## Text under study
....
The man in the sedan suddenly looks around: "Ok, no games then. Has you felt this, too? You can call me Chopesh by the way, Prometheus."

The man concentrates shortly. On Mage Sight, it is obvious he invokes Mage Sight himself. There is also some kind of armor spell surrounding him, but from an arcana the others haven't knowledge.

"Now let me get out of this car. We have common 'friends'".

[sblock=Picture]






[/sblock]
[sblock=ooc] 'Chopesh' means 'Seeker' in English. Activates Prime Mage Sight (trying up to 3 times ). Already has a space armor rote active.[/sblock]


----------



## magic_gathering2001 (Mar 10, 2009)

Prometheus tenses at the mention of common friends.  He begins sizing up the other, with his mage sight if he casts it sucessfully.  He deigns not to continue speaking, and instead focuses on the slender tass wand in his coat pocket, ready to disrupt the first sign of hostile magic.


----------



## Hella_Tellah (Mar 10, 2009)

[sblock=Prometheus casts Supernal Vision]







magic_gathering2001 said:


> Looking around for someone else, Prometheus attempts to subtly activate his mage sight.



6 dice, 1 success.[/sblock]

Prometheus' vision shifted to perceive the supernatural in much the same way his eyes might adjust to see in the dark: his pupils widened, he breathed more deeply, and reached out with all his senses into the unseen world. The man before him appeared awash with a galaxy of shimmering sparks--the sorcerer's mark.

[sblock=Chopesh casts Supernal Vision]







Walking Dad said:


> Activates Prime Mage Sight.



7 dice, 3 successes.[/sblock]

Chopesh traced in his mind over Chok'Mah, the sephirot of wisdom, and heard the council of the heavenly host announce the thrilling beauty and magic all around him.

[sblock=Prometheus scrutinizes Chopesh]







magic_gathering2001 said:


> He begins sizing up the other, with his mage sight if he casts it sucessfully.



9 dice, 2 successes.[/sblock]

Prometheus noted two spells active on the thin man. He was enveloped in some sort of spacial anomaly, and his eyes burned with supernatural comprehension.

They both sensed a presence, like a burning torch in a cloud of fog, suspended in midair ten feet above them.
....
## The data
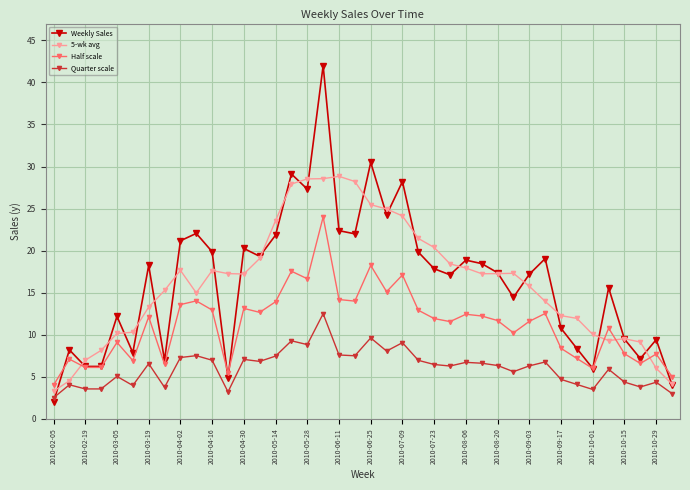

True or false: Quarter scale and 5-wk avg cross at least once.

False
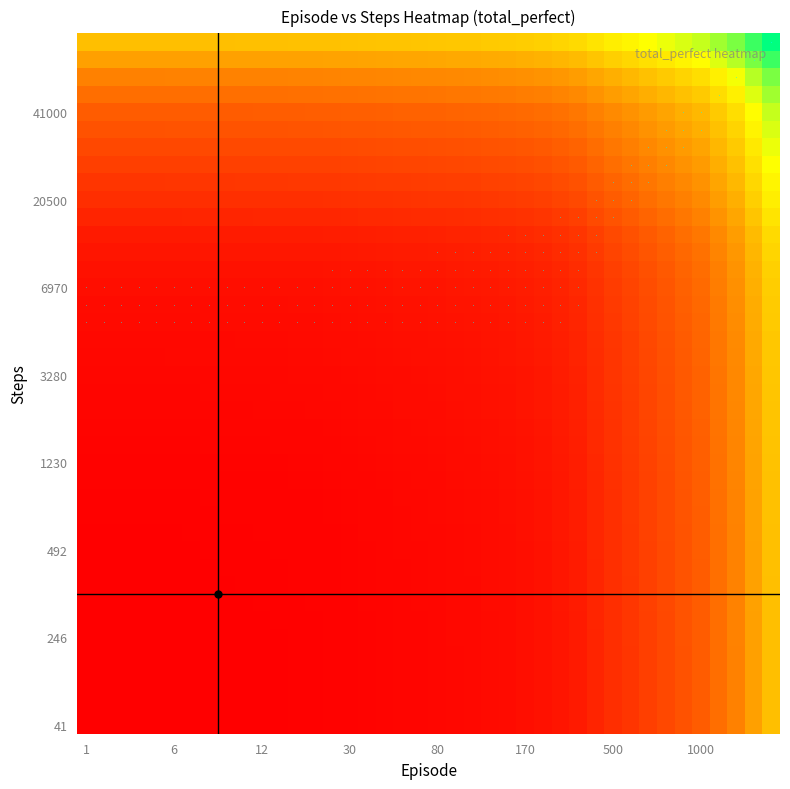

Reading left to right, list all the values displayed in this chart.

1=0.0	2=0.0	3=0.0	4=0.0	5=0.0	6=0.0	7=0.0	8=0.0	9=0.0	10=0.0	12=0.0	14=0.0	17=0.0	20=0.0	25=0.0	30=0.0	40=0.0	50=0.0	60=0.0	70=0.0	80=0.0	90=0.0	100=0.0	120=0.0	140=0.0	170=0.1	200=0.1	250=0.1	300=0.1	400=0.1	500=0.1	600=0.2	700=0.2	800=0.2	900=0.2	1000=0.3	1200=0.3	1400=0.4	1700=0.4	2000=0.5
....
## Your goal
Can you extend the forum role-play story about Prometheus and Chopesh beyond its final sentence, the one about the presence ten feet above them?

## Result
----------



## magic_gathering2001 (Mar 10, 2009)

Seeing the other's spells to be defensive in nature, Prometheus looks up still wary of his lack of protection, but deciding knowing what he's facing to be more important.  That said, he still keeps the thin man within eye sight, even going so far as to walk several steps back to keep him in sight.


----------



## Shayuri (Mar 11, 2009)

Thorn watches the two other mages metaphorically sniff each other's butts for a few seconds, then lowers her sunglasses down her nose to peer over the rims. Something was close.

She didn't bother with Mage Sight...she had a hunch this presence was probably a spirit of some kind. With her wickedly curved brass ritual dagger, she cut a thin line down her palm, murmuring an invocation under her breath. The welling blood evaporated, and the veils around Thorn parted to let her see...

(Using the spirit sight spell...the one to see spirits...)


----------



## Walking Dad (Mar 11, 2009)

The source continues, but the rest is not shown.